BEGIN Provided entries

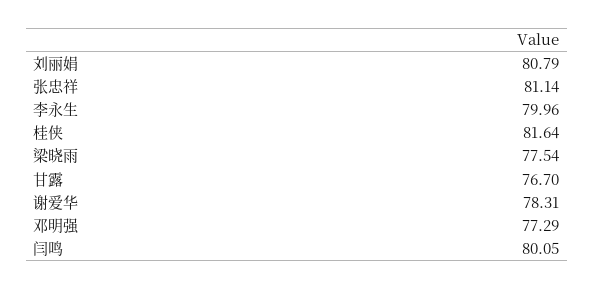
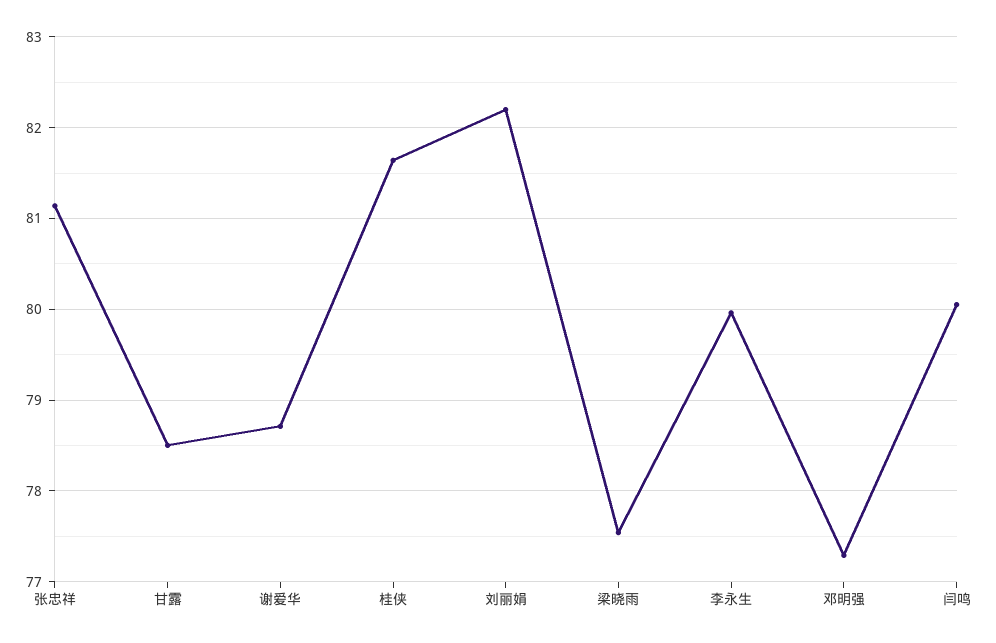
  {
-   "刘丽娟": 80.79,
+   "刘丽娟": 82.2,
    "张忠祥": 81.14,
    "李永生": 79.96,
    "桂侠": 81.64,
    "梁晓雨": 77.54,
-   "甘露": 76.7,
+   "甘露": 78.5,
-   "谢爱华": 78.31,
+   "谢爱华": 78.7,
    "邓明强": 77.29,
    "闫鸣": 80.05
  }

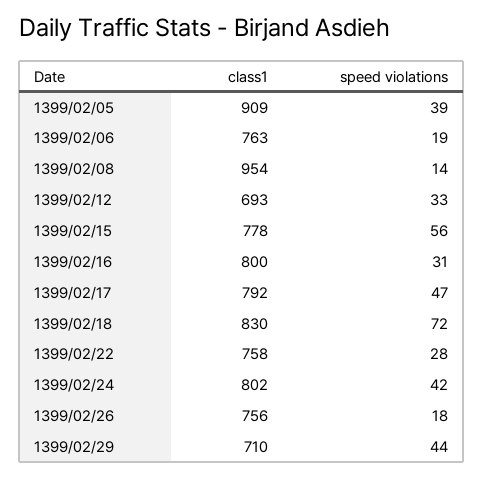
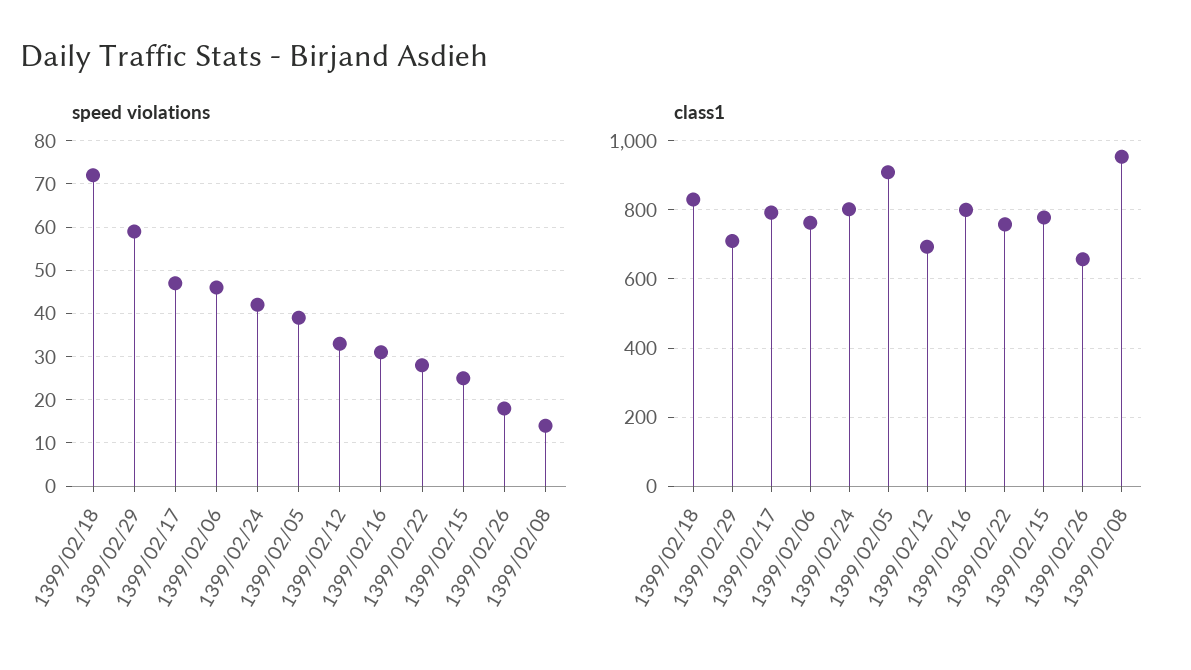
  {
    "class1": {
      "1399/02/05": 909,
      "1399/02/06": 763,
      "1399/02/08": 954,
      "1399/02/12": 693,
      "1399/02/15": 778,
      "1399/02/16": 800,
      "1399/02/17": 792,
      "1399/02/18": 830,
      "1399/02/22": 758,
      "1399/02/24": 802,
-     "1399/02/26": 756,
+     "1399/02/26": 660,
      "1399/02/29": 710
    },
    "speed violations": {
      "1399/02/05": 39,
-     "1399/02/06": 19,
+     "1399/02/06": 45,
      "1399/02/08": 14,
      "1399/02/12": 33,
-     "1399/02/15": 56,
+     "1399/02/15": 25,
      "1399/02/16": 31,
      "1399/02/17": 47,
      "1399/02/18": 72,
      "1399/02/22": 28,
      "1399/02/24": 42,
      "1399/02/26": 18,
-     "1399/02/29": 44
+     "1399/02/29": 60
    }
  }

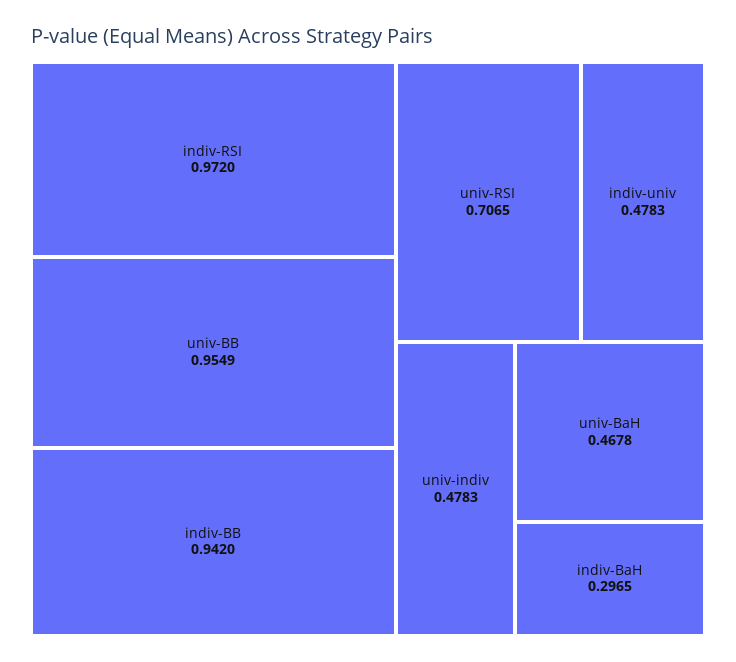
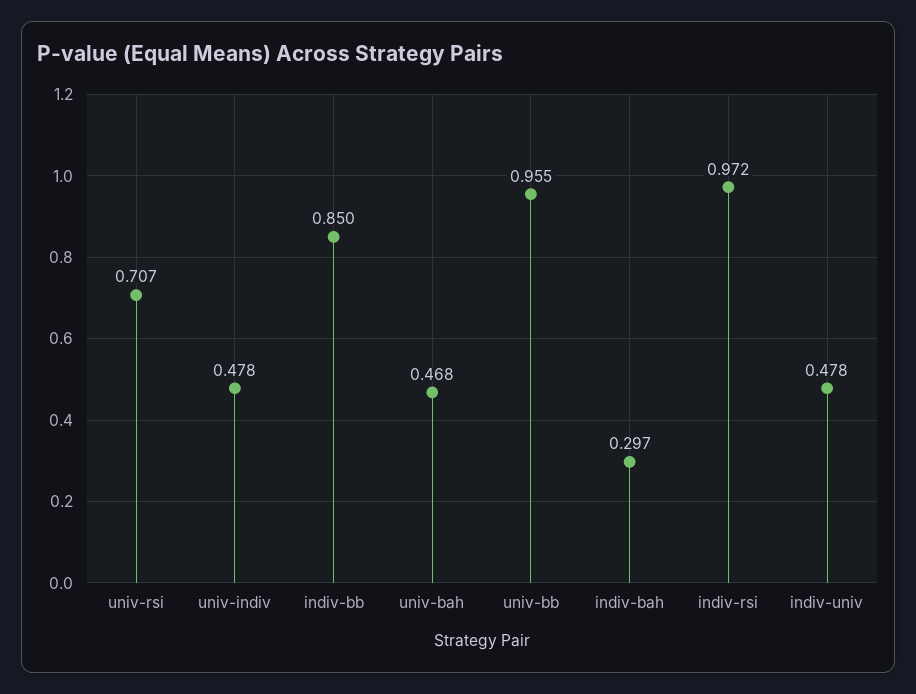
  {
    "indiv-RSI": 0.972,
    "univ-BB": 0.9549,
-   "indiv-BB": 0.942,
+   "indiv-BB": 0.85,
    "univ-RSI": 0.7065,
    "indiv-univ": 0.4783,
    "univ-indiv": 0.4783,
    "univ-BaH": 0.4678,
    "indiv-BaH": 0.2965
  }

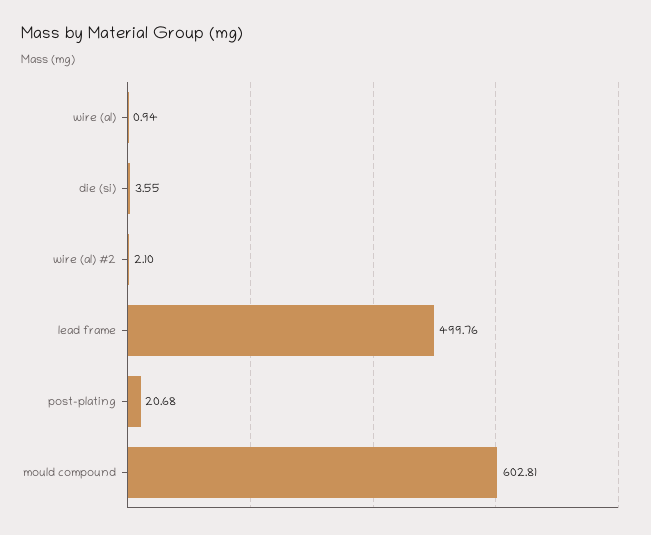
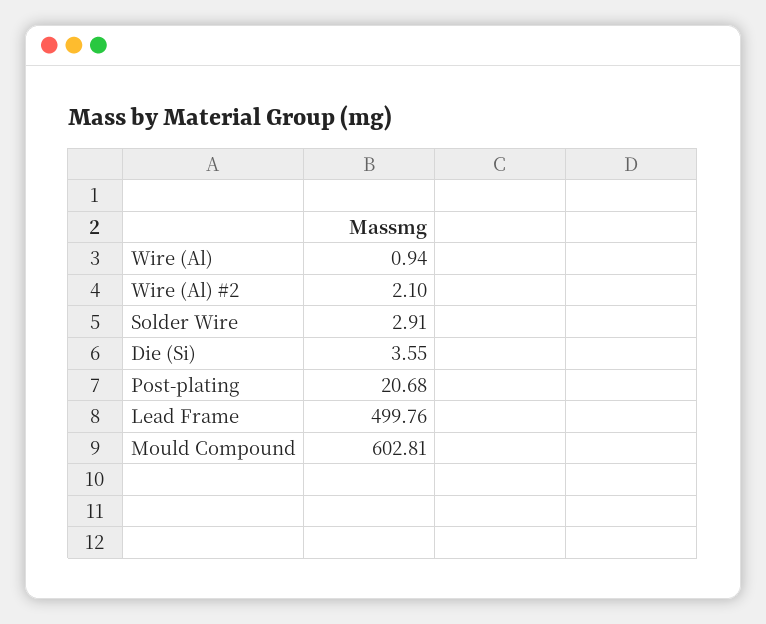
  {
    "wire (al)": 0.94,
    "die (si)": 3.55,
    "wire (al) #2": 2.1,
    "lead frame": 499.76,
    "post-plating": 20.68,
-   "mould compound": 602.81
+   "mould compound": 602.81,
+   "Solder Wire": 2.91
  }

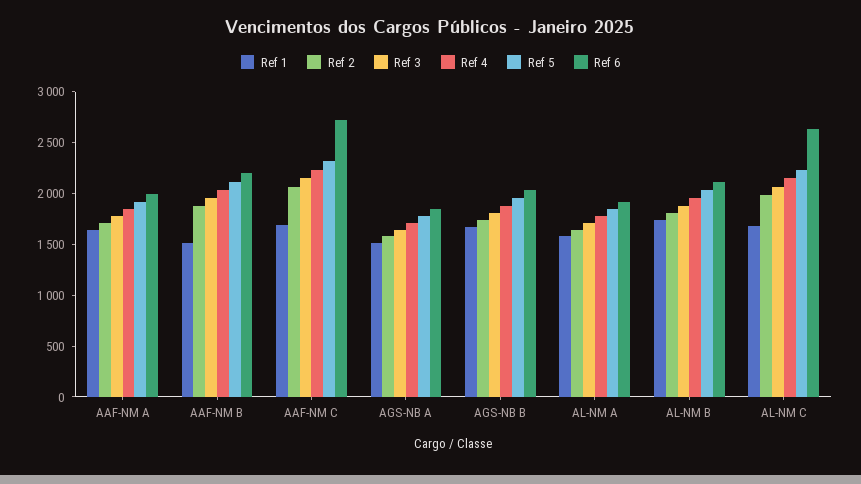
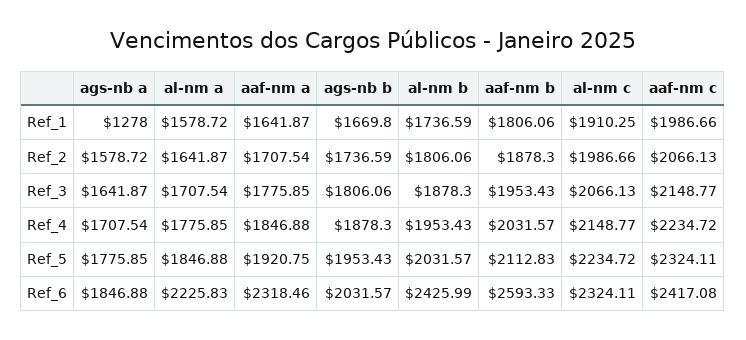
  {
    "Ref 1": {
      "AAF-NM A": 1641.87,
-     "AAF-NM B": 1500,
+     "AAF-NM B": 1806.06,
-     "AAF-NM C": 1700,
+     "AAF-NM C": 1986.66,
-     "AGS-NB A": 1500,
+     "AGS-NB A": 1278,
      "AGS-NB B": 1669.8,
      "AL-NM A": 1578.72,
      "AL-NM B": 1736.59,
-     "AL-NM C": 1700
+     "AL-NM C": 1910.25
    },
    "Ref 2": {
      "AAF-NM A": 1707.54,
      "AAF-NM B": 1878.3,
      "AAF-NM C": 2066.13,
      "AGS-NB A": 1578.72,
      "AGS-NB B": 1736.59,
      "AL-NM A": 1641.87,
      "AL-NM B": 1806.06,
      "AL-NM C": 1986.66
    },
    "Ref 3": {
      "AAF-NM A": 1775.85,
      "AAF-NM B": 1953.43,
      "AAF-NM C": 2148.77,
      "AGS-NB A": 1641.87,
      "AGS-NB B": 1806.06,
      "AL-NM A": 1707.54,
      "AL-NM B": 1878.3,
      "AL-NM C": 2066.13
    },
    "Ref 4": {
      "AAF-NM A": 1846.88,
      "AAF-NM B": 2031.57,
      "AAF-NM C": 2234.72,
      "AGS-NB A": 1707.54,
      "AGS-NB B": 1878.3,
      "AL-NM A": 1775.85,
      "AL-NM B": 1953.43,
      "AL-NM C": 2148.77
    },
    "Ref 5": {
      "AAF-NM A": 1920.75,
      "AAF-NM B": 2112.83,
      "AAF-NM C": 2324.11,
      "AGS-NB A": 1775.85,
      "AGS-NB B": 1953.43,
      "AL-NM A": 1846.88,
      "AL-NM B": 2031.57,
      "AL-NM C": 2234.72
    },
    "Ref 6": {
-     "AAF-NM A": 2000,
+     "AAF-NM A": 2318.46,
-     "AAF-NM B": 2200,
+     "AAF-NM B": 2593.33,
-     "AAF-NM C": 2700,
+     "AAF-NM C": 2417.08,
      "AGS-NB A": 1846.88,
      "AGS-NB B": 2031.57,
-     "AL-NM A": 1900,
+     "AL-NM A": 2225.83,
-     "AL-NM B": 2100,
+     "AL-NM B": 2425.99,
-     "AL-NM C": 2600
+     "AL-NM C": 2324.11
    }
  }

END Provided entries

• Task goal
Please copy out each line above exactly as written, but not the pictures.

• Response
  {
-   "刘丽娟": 80.79,
+   "刘丽娟": 82.2,
    "张忠祥": 81.14,
    "李永生": 79.96,
    "桂侠": 81.64,
    "梁晓雨": 77.54,
-   "甘露": 76.7,
+   "甘露": 78.5,
-   "谢爱华": 78.31,
+   "谢爱华": 78.7,
    "邓明强": 77.29,
    "闫鸣": 80.05
  }

  {
    "class1": {
      "1399/02/05": 909,
      "1399/02/06": 763,
      "1399/02/08": 954,
      "1399/02/12": 693,
      "1399/02/15": 778,
      "1399/02/16": 800,
      "1399/02/17": 792,
      "1399/02/18": 830,
      "1399/02/22": 758,
      "1399/02/24": 802,
-     "1399/02/26": 756,
+     "1399/02/26": 660,
      "1399/02/29": 710
    },
    "speed violations": {
      "1399/02/05": 39,
-     "1399/02/06": 19,
+     "1399/02/06": 45,
      "1399/02/08": 14,
      "1399/02/12": 33,
-     "1399/02/15": 56,
+     "1399/02/15": 25,
      "1399/02/16": 31,
      "1399/02/17": 47,
      "1399/02/18": 72,
      "1399/02/22": 28,
      "1399/02/24": 42,
      "1399/02/26": 18,
-     "1399/02/29": 44
+     "1399/02/29": 60
    }
  }

  {
    "indiv-RSI": 0.972,
    "univ-BB": 0.9549,
-   "indiv-BB": 0.942,
+   "indiv-BB": 0.85,
    "univ-RSI": 0.7065,
    "indiv-univ": 0.4783,
    "univ-indiv": 0.4783,
    "univ-BaH": 0.4678,
    "indiv-BaH": 0.2965
  }

  {
    "wire (al)": 0.94,
    "die (si)": 3.55,
    "wire (al) #2": 2.1,
    "lead frame": 499.76,
    "post-plating": 20.68,
-   "mould compound": 602.81
+   "mould compound": 602.81,
+   "Solder Wire": 2.91
  }

  {
    "Ref 1": {
      "AAF-NM A": 1641.87,
-     "AAF-NM B": 1500,
+     "AAF-NM B": 1806.06,
-     "AAF-NM C": 1700,
+     "AAF-NM C": 1986.66,
-     "AGS-NB A": 1500,
+     "AGS-NB A": 1278,
      "AGS-NB B": 1669.8,
      "AL-NM A": 1578.72,
      "AL-NM B": 1736.59,
-     "AL-NM C": 1700
+     "AL-NM C": 1910.25
    },
    "Ref 2": {
      "AAF-NM A": 1707.54,
      "AAF-NM B": 1878.3,
      "AAF-NM C": 2066.13,
      "AGS-NB A": 1578.72,
      "AGS-NB B": 1736.59,
      "AL-NM A": 1641.87,
      "AL-NM B": 1806.06,
      "AL-NM C": 1986.66
    },
    "Ref 3": {
      "AAF-NM A": 1775.85,
      "AAF-NM B": 1953.43,
      "AAF-NM C": 2148.77,
      "AGS-NB A": 1641.87,
      "AGS-NB B": 1806.06,
      "AL-NM A": 1707.54,
      "AL-NM B": 1878.3,
      "AL-NM C": 2066.13
    },
    "Ref 4": {
      "AAF-NM A": 1846.88,
      "AAF-NM B": 2031.57,
      "AAF-NM C": 2234.72,
      "AGS-NB A": 1707.54,
      "AGS-NB B": 1878.3,
      "AL-NM A": 1775.85,
      "AL-NM B": 1953.43,
      "AL-NM C": 2148.77
    },
    "Ref 5": {
      "AAF-NM A": 1920.75,
      "AAF-NM B": 2112.83,
      "AAF-NM C": 2324.11,
      "AGS-NB A": 1775.85,
      "AGS-NB B": 1953.43,
      "AL-NM A": 1846.88,
      "AL-NM B": 2031.57,
      "AL-NM C": 2234.72
    },
    "Ref 6": {
-     "AAF-NM A": 2000,
+     "AAF-NM A": 2318.46,
-     "AAF-NM B": 2200,
+     "AAF-NM B": 2593.33,
-     "AAF-NM C": 2700,
+     "AAF-NM C": 2417.08,
      "AGS-NB A": 1846.88,
      "AGS-NB B": 2031.57,
-     "AL-NM A": 1900,
+     "AL-NM A": 2225.83,
-     "AL-NM B": 2100,
+     "AL-NM B": 2425.99,
-     "AL-NM C": 2600
+     "AL-NM C": 2324.11
    }
  }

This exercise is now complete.